Aus den alles fortschwemmenden Regenmassen tauchten Jäger auf – ihre allgegenwärtigen Beschützer – und rannten neben ihnen her. Bei den vorüberhuschenden Gebäuden handelte es sich größtenteils um aus einem Raum bestehende Wohnhäuser, die jeweils mindestens eine Wand gemeinsam hatten, manchmal sogar bis zu deren drei; zusammen fügten sie sich zu einem komplizierten, scheinbar planlosen Irrgarten.
Unmittelbar hinter Richard folgte Ann, die Kahlan mit ihrem forschen Tempo überraschte. Ann sah nicht so aus, als sei sie zum Laufen geschaffen, trotzdem hatte sie keine Mühe mitzuhalten. Zedds knochige Arme hoben und senkten sich in raschem, gleichmäßigem Rhythmus. Cara sprang mit ihren langen Beinen neben Kahlan her. Die sehr schnell laufenden Jäger bewegten sich mit mühelos wirkender Eleganz. Mit seinem hinter sich blähenden Cape bot Richard einen beängstigenden Anblick; verglichen mit den drahtigen Jägern war er ein Koloß von einem Mann, der sich wie eine Lawine durch die Straßen wälzte. Richard folgte dem sich mal hier-, mal dorthin windenden Durchgang ein kleines Stück, bevor er an der ersten Ecke scharf nach rechts abbog. Die vorübereilende Prozession erweckte die Neugierde einer schwarzen und zweier brauner Ziegen sowie mehrerer Kinder in den winzigen, mit Raps für die Hühner bepflanzten Innenhöfen. In den Hauseingängen standen, flankiert von Töpfen voller Kräuter, offenen Mundes starrende Frauen.

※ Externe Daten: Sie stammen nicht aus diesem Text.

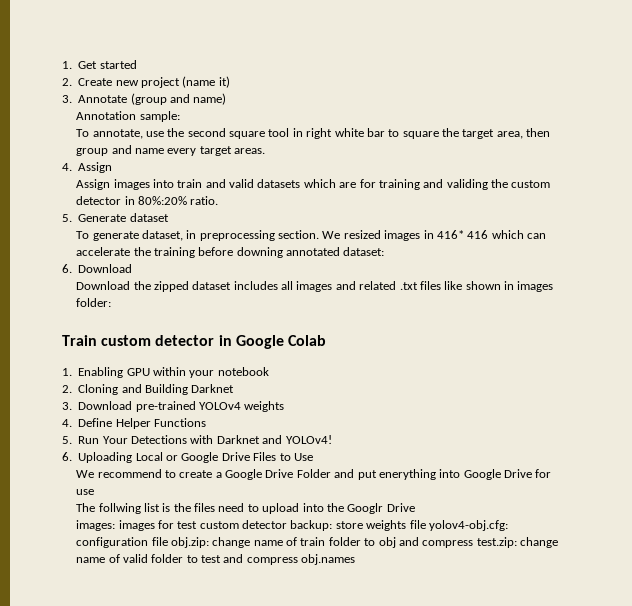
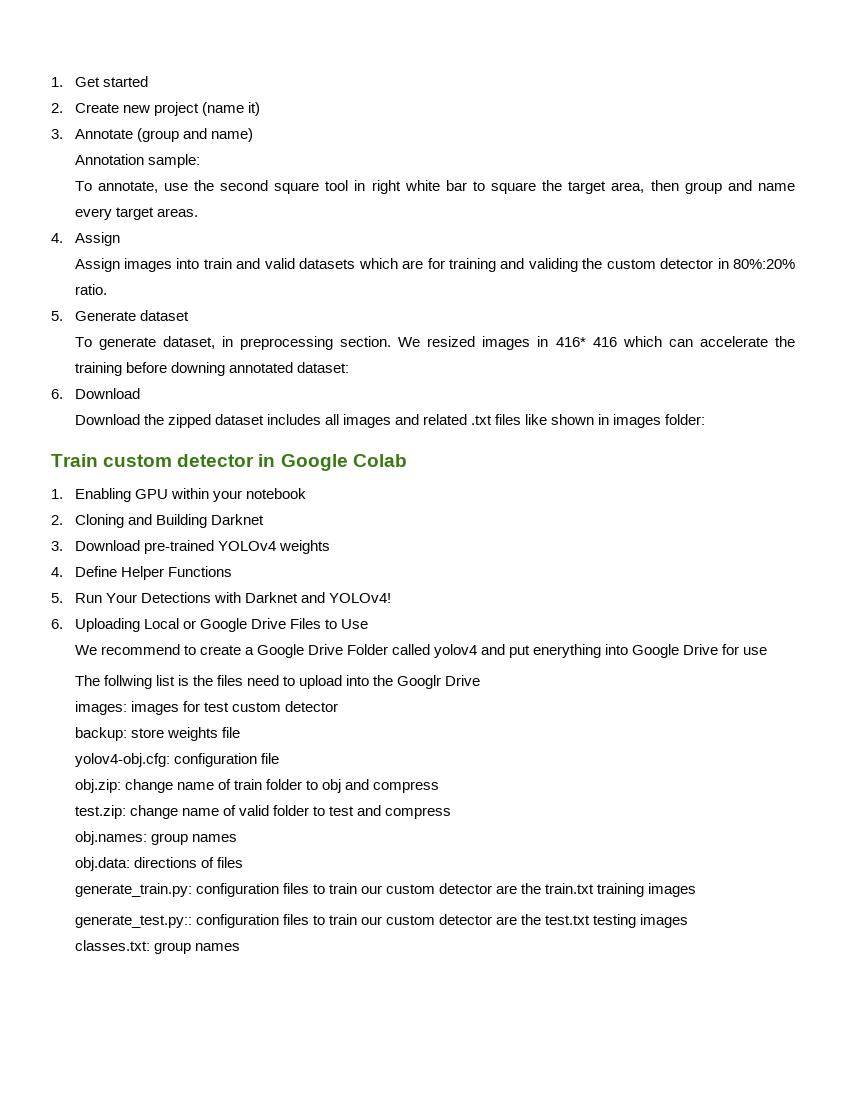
(331, 473) none -> [391,644,478,658] called yolov4
(288, 524) none -> (338, 706) //
(426, 524) none -> (240, 732) //
(168, 541) none -> (279, 758) //
(474, 544) none -> (440, 787) //
[301,554,356,565] obj.names -> [74,831,237,845] [74,857,243,871] [74,883,697,897] [74,914,689,928] [74,940,240,954] // obj.names: group names // obj.data: directions of files // generate_train.py: configuration files to train our custom detector are the train.txt training images // generate_test.py:: configuration files to train our custom detector are the test.txt testing images // classes.txt: group names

An der nächsten Ecke bog Richard links ab. Beim Anblick der heranstürmenden Truppe riß eine junge Frau unter einem schmalen Dach ein weinendes Kind in ihre Arme. Den Kopf des kleinen Jungen an ihre Schulter drückend, stemmte sie sich mit dem Rücken gegen die Tür, um dem Ärger, der auf sie zugerast kam, nicht im Weg zu sein. Als sie versuchte, den Jungen zu trösten, fing er an zu weinen.

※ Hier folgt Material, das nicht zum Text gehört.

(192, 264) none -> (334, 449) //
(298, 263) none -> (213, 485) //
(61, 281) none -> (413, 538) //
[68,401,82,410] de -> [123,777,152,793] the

Richard blieb rutschend, aber dennoch unvermittelt stehen, während die anderen hinter ihm Mühe hatten, nicht in ihn hineinzurennen. Die im Türeingang kauernde Frau blickte aus weit aufgerissenen Augen erschrocken zwischen den Menschen hin und her, die sie plötzlich umzingelten.
»Was gibt’s?« fragte sie. »Was wollt ihr von uns?«
Sie hatte noch nicht ausgeredet, als Richard bereits wissen wollte, was sie sagte. Kahlan drängte sich durch die Gruppe nach vorne. Aus den Kratzern des Jungen, den die Frau fest umklammert hielt, perlte Blut, seine Schnittwunden bluteten.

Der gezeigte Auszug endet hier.